▸ **EXERCISE PASSAGE**
┌──

All of the ‘good parts’ were revealed in the trailers - literally don’t think there was one action aspect that wasn’t.

This sets a new, lower, bar in the DC movies.

I still thought Aquaman was the worst I’ve seen. well seen the first 45 minutes before giving up in abject disgust. But this was less interesting than Batman v. Superman. At least that had the Wonder Woman scenes to make it a little better. This was just “why?”

yup - aquaman also has the benefit of some narly affects and photography - there is a scene in WW1984 that is so obviously shot wrong its almost comical.

Yeah, I liked the first WW (aside from the ending fight that most people hated) but this one was bloated and slow-paced and full of “Wait, that doesn’t make sense” moments. I don’t think that there were any moments that struck me as especially cool and plenty that struck me as dumb.

I was a fan of the first movie and was greatly looking forward to this, but I gave up after a little over an hour. The writing was terrible, there were both scenes and coincidences that could’ve been cleaned up with some minor changes in writing. Just what the heck.

I do have to say, they did greatly duplicate the feel of some very bad 80s movies.

Yup. Bad.

From the initial over the top poor Barbara to the complete lack of any concern that an innocent man’s life consciousness was being removed to make room for her boyfriend’s consciousness to be back to Gadot’s lack of any meaningful affect to the dumb plot to the abundance of stupid to the lack of anything worthwhile.

The first was so good. A shame this one was so bad.

You know, I have a easy bar for movies to clear when it comes to some mindless action entertainment. And yet, when the credits rolled on this movie, I turned to my dog, sleeping next to me, and said, “That was really fucking bad.”

└──

▸ **TASK LIST**
a. In the discussion, the comment that begins "From the initial over the top poor Barbara" lists several faults of the film. List each one.
b. According to the discussion, to whom did one commenter turn when the credits rolled?

[Transcribed page contents]

┌──

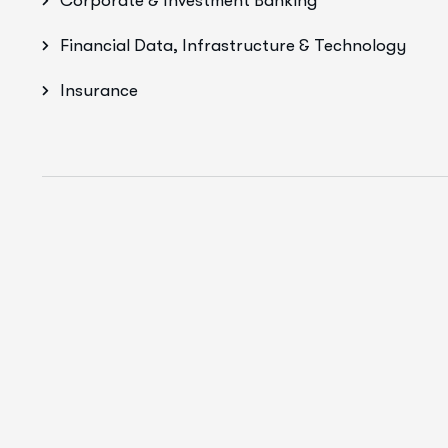
Corporate & Investment Banking
Financial Data, Infrastructure & Technology
Insurance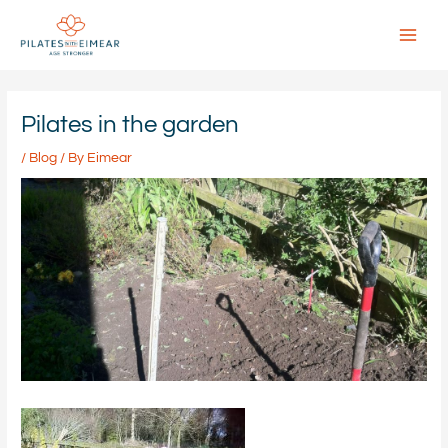
Skip
to
content
Main
Menu
Pilates in the garden
/
Blog
/ By
Eimear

└──

▸ **ANSWERS TO THE EXERCISES**
a.
- The initial over-the-top poor Barbara
- The complete lack of any concern that an innocent man's life consciousness was being removed to make room for her boyfriend's consciousness to be back
- Gadot's lack of any meaningful affect
- The dumb plot
- The abundance of stupid
- The lack of anything worthwhile

b. The commenter's dog, which was sleeping next to them.